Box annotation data

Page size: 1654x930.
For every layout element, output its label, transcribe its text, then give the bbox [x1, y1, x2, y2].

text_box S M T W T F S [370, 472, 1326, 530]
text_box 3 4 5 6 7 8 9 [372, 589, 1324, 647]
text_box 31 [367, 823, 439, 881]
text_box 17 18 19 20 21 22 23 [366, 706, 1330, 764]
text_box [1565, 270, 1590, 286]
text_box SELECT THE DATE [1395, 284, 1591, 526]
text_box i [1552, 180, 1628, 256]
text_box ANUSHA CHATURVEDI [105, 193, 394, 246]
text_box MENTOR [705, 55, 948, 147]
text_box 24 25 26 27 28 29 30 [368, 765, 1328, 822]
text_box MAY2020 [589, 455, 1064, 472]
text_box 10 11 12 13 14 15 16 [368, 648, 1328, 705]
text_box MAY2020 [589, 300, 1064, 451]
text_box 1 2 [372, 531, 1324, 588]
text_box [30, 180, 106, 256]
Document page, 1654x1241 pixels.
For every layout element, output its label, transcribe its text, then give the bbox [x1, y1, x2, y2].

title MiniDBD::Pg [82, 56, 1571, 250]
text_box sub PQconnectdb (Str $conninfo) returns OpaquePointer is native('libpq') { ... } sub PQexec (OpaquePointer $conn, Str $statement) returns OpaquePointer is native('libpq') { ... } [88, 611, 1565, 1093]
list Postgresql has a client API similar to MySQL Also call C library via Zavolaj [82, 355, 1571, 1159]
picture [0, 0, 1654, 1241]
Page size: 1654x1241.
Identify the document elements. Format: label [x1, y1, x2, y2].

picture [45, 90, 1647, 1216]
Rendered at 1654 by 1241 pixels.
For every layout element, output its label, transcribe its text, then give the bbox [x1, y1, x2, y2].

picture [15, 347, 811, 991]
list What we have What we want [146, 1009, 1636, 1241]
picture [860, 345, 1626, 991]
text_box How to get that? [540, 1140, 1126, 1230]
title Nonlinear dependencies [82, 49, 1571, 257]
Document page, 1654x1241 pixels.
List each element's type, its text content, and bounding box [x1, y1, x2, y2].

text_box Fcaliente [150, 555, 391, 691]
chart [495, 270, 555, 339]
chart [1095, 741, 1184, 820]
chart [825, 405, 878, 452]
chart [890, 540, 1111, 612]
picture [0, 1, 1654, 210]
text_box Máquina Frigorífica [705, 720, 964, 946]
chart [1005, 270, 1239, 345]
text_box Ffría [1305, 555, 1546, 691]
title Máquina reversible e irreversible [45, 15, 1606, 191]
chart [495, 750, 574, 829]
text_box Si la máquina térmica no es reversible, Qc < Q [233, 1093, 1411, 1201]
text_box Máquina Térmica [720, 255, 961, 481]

== What to do ==
Format the entries as a JSON list of strings, starting at the first line and ending at the line containing "picture [0, 0, 1654, 1241]", with one string per line and blank lines left out.

== Reply ==
[
  "Page size: 1654x930.",
  "For every layout element, output its label, transcribe its text, then give the bbox [x1, y1, x2, y2].",
  "text_box S M T W T F S [370, 472, 1326, 530]",
  "text_box 3 4 5 6 7 8 9 [372, 589, 1324, 647]",
  "text_box 31 [367, 823, 439, 881]",
  "text_box 17 18 19 20 21 22 23 [366, 706, 1330, 764]",
  "text_box [1565, 270, 1590, 286]",
  "text_box SELECT THE DATE [1395, 284, 1591, 526]",
  "text_box i [1552, 180, 1628, 256]",
  "text_box ANUSHA CHATURVEDI [105, 193, 394, 246]",
  "text_box MENTOR [705, 55, 948, 147]",
  "text_box 24 25 26 27 28 29 30 [368, 765, 1328, 822]",
  "text_box MAY2020 [589, 455, 1064, 472]",
  "text_box 10 11 12 13 14 15 16 [368, 648, 1328, 705]",
  "text_box MAY2020 [589, 300, 1064, 451]",
  "text_box 1 2 [372, 531, 1324, 588]",
  "text_box [30, 180, 106, 256]",
  "Document page, 1654x1241 pixels.",
  "For every layout element, output its label, transcribe its text, then give the bbox [x1, y1, x2, y2].",
  "title MiniDBD::Pg [82, 56, 1571, 250]",
  "text_box sub PQconnectdb (Str $conninfo) returns OpaquePointer is native('libpq') { ... } sub PQexec (OpaquePointer $conn, Str $statement) returns OpaquePointer is native('libpq') { ... } [88, 611, 1565, 1093]",
  "list Postgresql has a client API similar to MySQL Also call C library via Zavolaj [82, 355, 1571, 1159]",
  "picture [0, 0, 1654, 1241]"
]